CliMOC investigated the role of AMOC in the global climate, specifically for the European continent. AMOC stands for Atlantic Meridional Overturning Circulation, which is a system of global-scale ocean currents that redistribute heat, salinity and carbon around the world. The AMOC has important consequences for the global climate. Energetically, the AMOC transports more heat into the North Atlantic than in the Southern Hemisphere oceans, which causes an inter-hemispheric imbalance of heat transport. This imbalance is believed to make the Northern Hemisphere warmer by about 1°C than the Southern Hemisphere and to shift the tropical peak of annual mean precipitation (the so called Intertropical Convergence Zone or ITCZ) to be in the Northern Hemisphere at about 5°C. Hence, the ocean heat transport by the AMOC has important consequences on temperature and precipitation, including important rainfall systems such as the tropical monsoons and the extra-tropical cyclones.
However, some studies have challenged the notion that the AMOC (and specifically the Gulf Stream) plays a role in specifically making European winters milder than they would be in the absence of the AMOC. By using older modeling setups in which the AMOC was artificially removed by coupling an atmospheric model with a motionless ocean model, these studies found that it’s the Rocky Mountains that contribute to milder European winters by modifying the westerly wind flow at the mid-latitudes. In CliMOC we challenged this notion by proposing a series of novel modelling experiments and setup to investigate the climate response to changes in AMOC strength, with a particular focus on the European continent.

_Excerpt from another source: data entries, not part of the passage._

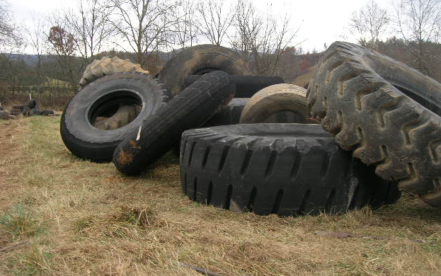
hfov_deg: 52.7
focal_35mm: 37
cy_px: 110
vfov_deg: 34.4
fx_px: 445
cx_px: 224
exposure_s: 1/60.7
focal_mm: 5.7
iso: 50
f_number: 4.9
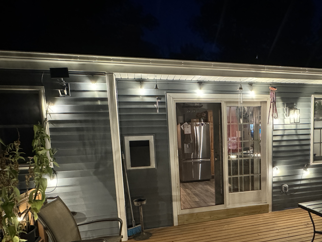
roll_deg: +1.8
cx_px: 204
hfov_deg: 68.1
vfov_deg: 53.6
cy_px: 165
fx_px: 233
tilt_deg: -7.0
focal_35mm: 25
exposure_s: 1/40
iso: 1250
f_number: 2.2
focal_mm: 2.22
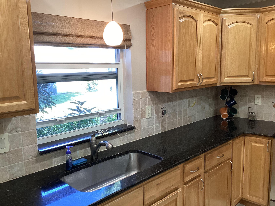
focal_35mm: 31
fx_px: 246
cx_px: 138
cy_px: 103
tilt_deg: -9.1
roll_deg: +1.6
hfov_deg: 58.4
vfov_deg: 45.4
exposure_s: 1/60
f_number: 2.4
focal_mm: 3.3
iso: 100
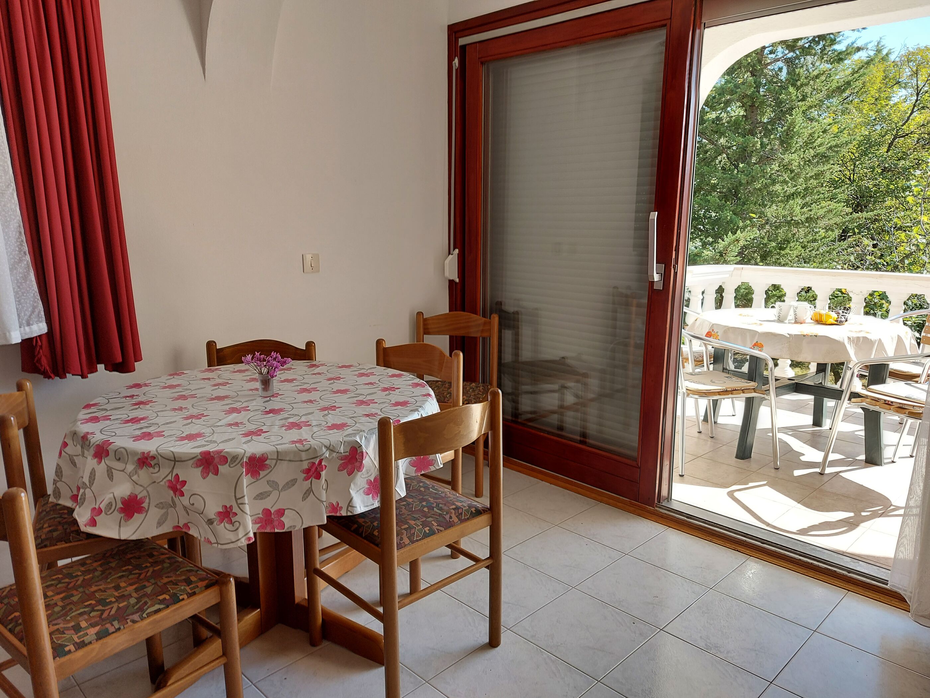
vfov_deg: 56.8
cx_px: 465
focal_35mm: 24
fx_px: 645
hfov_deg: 71.6
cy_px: 349
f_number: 1.8
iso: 32
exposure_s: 1/120
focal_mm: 5.23
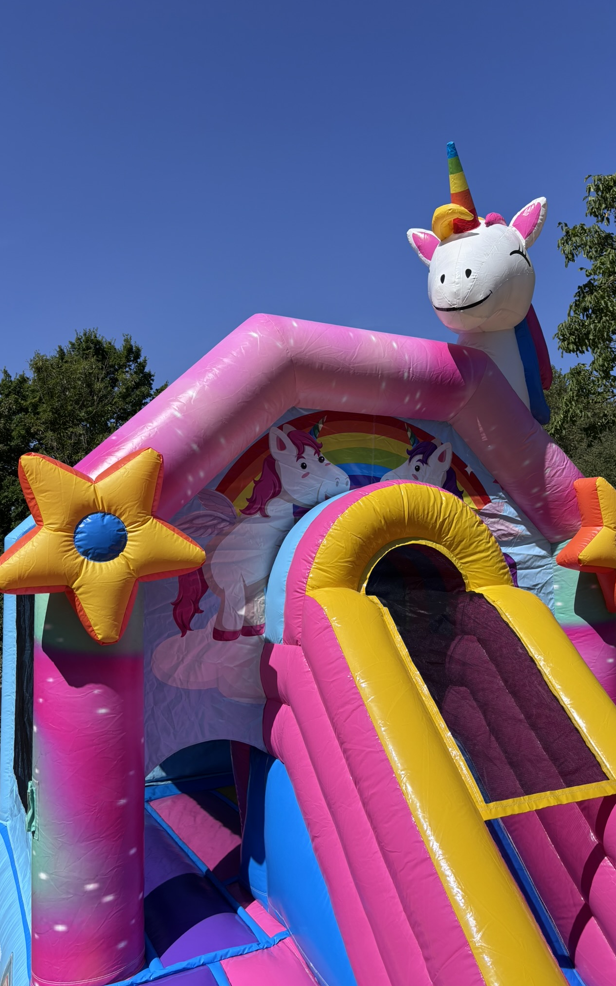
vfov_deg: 66.5
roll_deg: +1.4
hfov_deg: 44.4
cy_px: 491
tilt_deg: +5.3
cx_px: 351
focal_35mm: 28
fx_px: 752
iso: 50
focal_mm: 5.96
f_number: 1.6
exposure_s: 1/4854
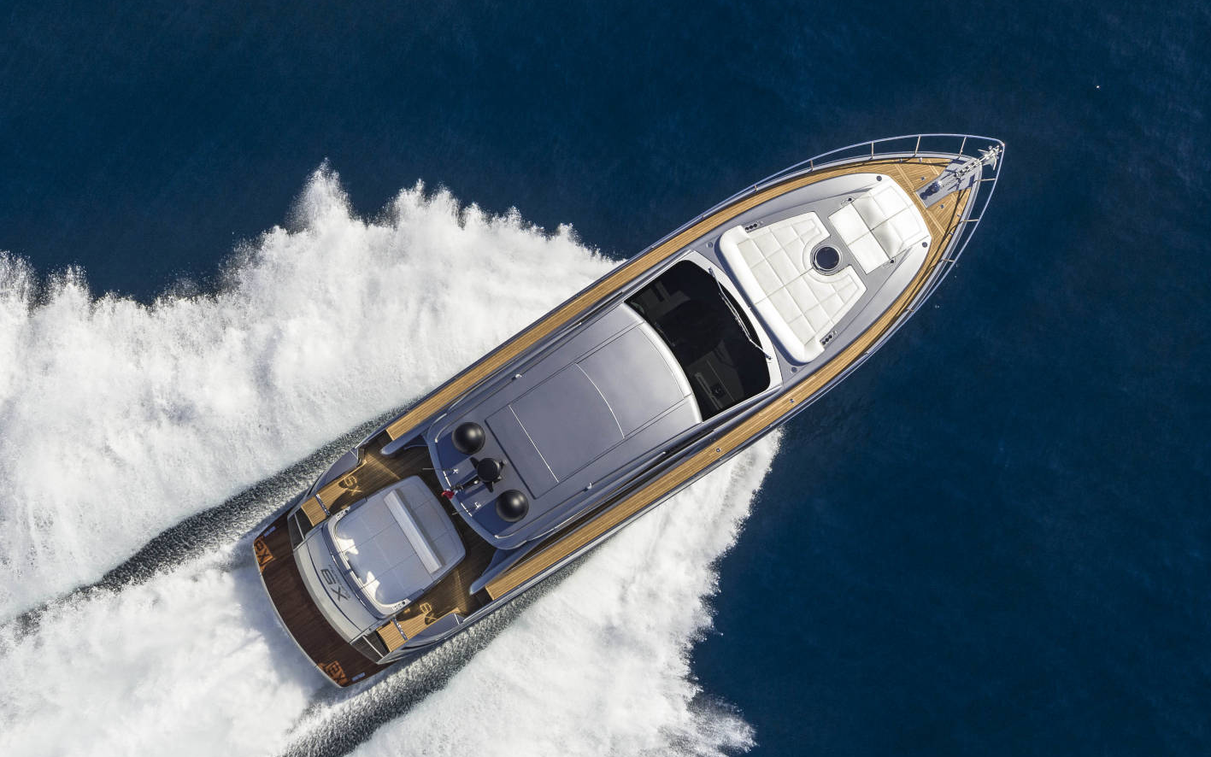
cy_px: 367
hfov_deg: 38.1
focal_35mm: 53
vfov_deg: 24.4
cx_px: 520
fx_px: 1749
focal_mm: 24
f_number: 8
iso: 400
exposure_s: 1/1250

We concluded the CliMOC project by finding that our hypothesis was correct. The earlier modeling setups masked the real role of the AMOC in the current climate because the missing ocean dynamics in the motionless ocean model that was used in those studies strongly limited the coupling between the atmosphere and the ocean, plus the associated feedbacks. We designed and made available a modeling experiment setup with state-of-the-art global climate model EC-Earth3 in which we are able to artificially tune the strength of the AMOC. Initial experiments with this setup conducted within CliMOC show an important role of the AMOC for the European hydroclimate, which has of course important implications for future climate change. In fact, because all models within the Coupled Model Intercomparison Project (CMIP) robustly project an AMOC decline in the 21st century, it is of utmost importance to assess the impacts of an AMOC decline relative to those of greenhouse gas forcing.